Catch up reading: Pelham Weekly features story on our math night

In case you missed it, the Pelham Weekly ran a piece on our community math night. It’s behind the paper’s paywall, but an excellent summary of what happened at that informational evening (if we do say so ourselves). Here’s a choice snippet:

Dr. [Stanley] Ocken emphasized that learning and knowing equations and mathematical formulas is essential to working in higher-level math. Such skills must be taught in elementary school, and “Investigations” fails to do this, Ocken said, based on his review of both editions of the textbook series. Instead, it fosters the idea that there are many legitimate ways to solve basic math problems, advocates guessing and estimating instead of correct and efficient methods for solving a problem, and discourages the use of standard symbols and equations. This sets children up to struggle with algebra, calculus and other higher-level math and science work. That in turn means a wide range of college majors and careers – from engineering to medicine – will be ruled out for students who are taught via programs like “Investigations.”

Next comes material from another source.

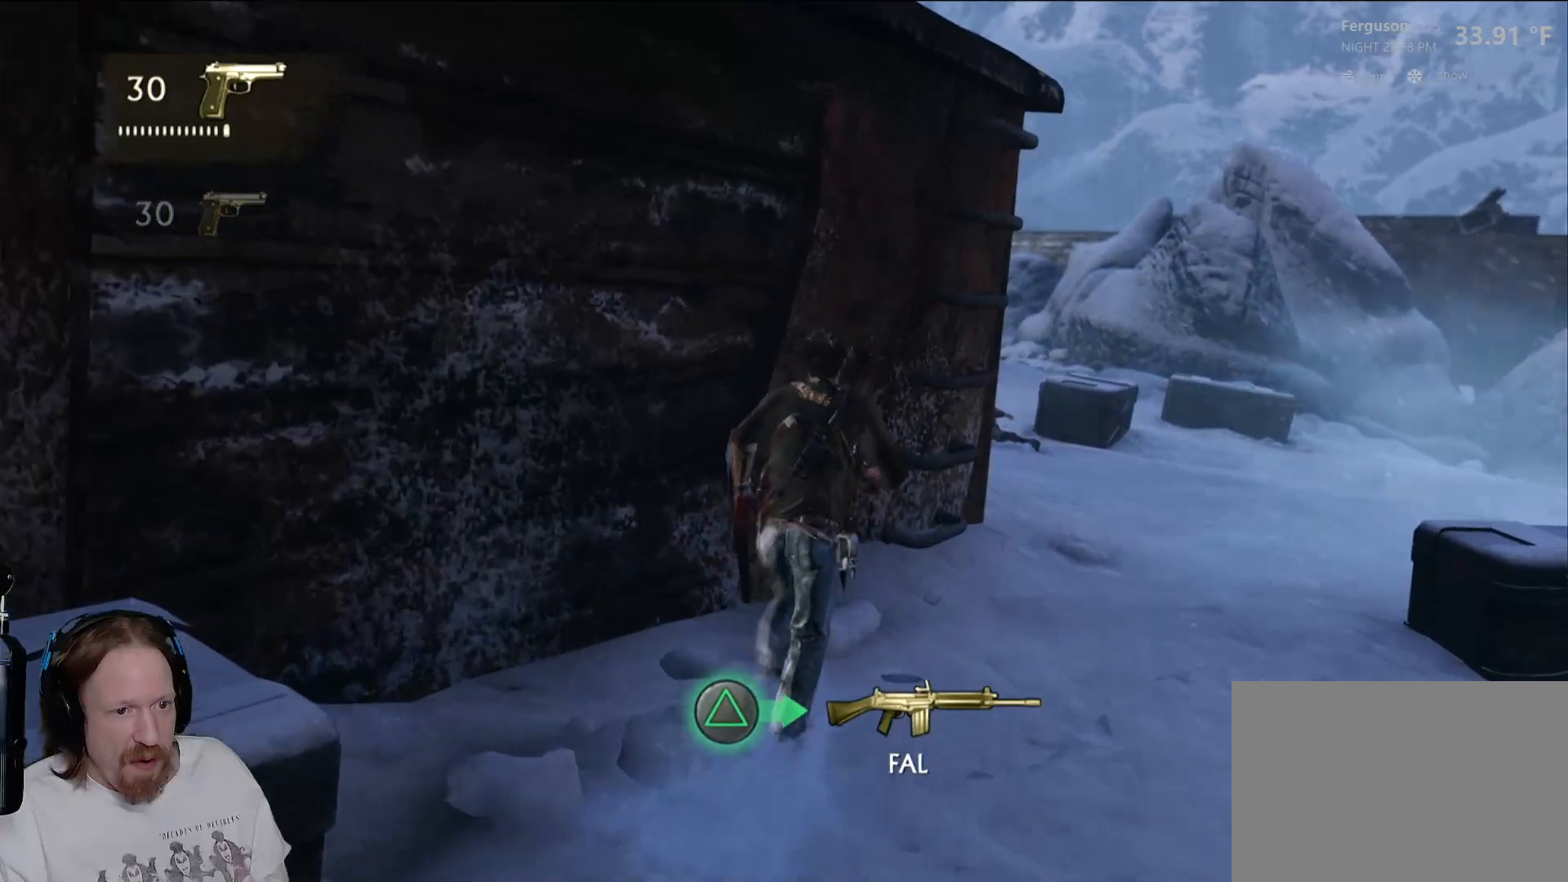
{"buttons": [], "left_stick": "center", "right_stick": "left", "events": [[100, "right_stick", "left"], [467, "left_stick", "center"]]}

Dr. Ocken identified three critical steps in learning mathematics: pictorial, concrete and abstract, adding that “Investigations” fails to advance beyond the first step.

The three professors called “Investigations” the worst of the constructivist math programs in elementary schools today. Constructivism is the controversial educational theory that claims students only learn most things by discovering those things for themselves.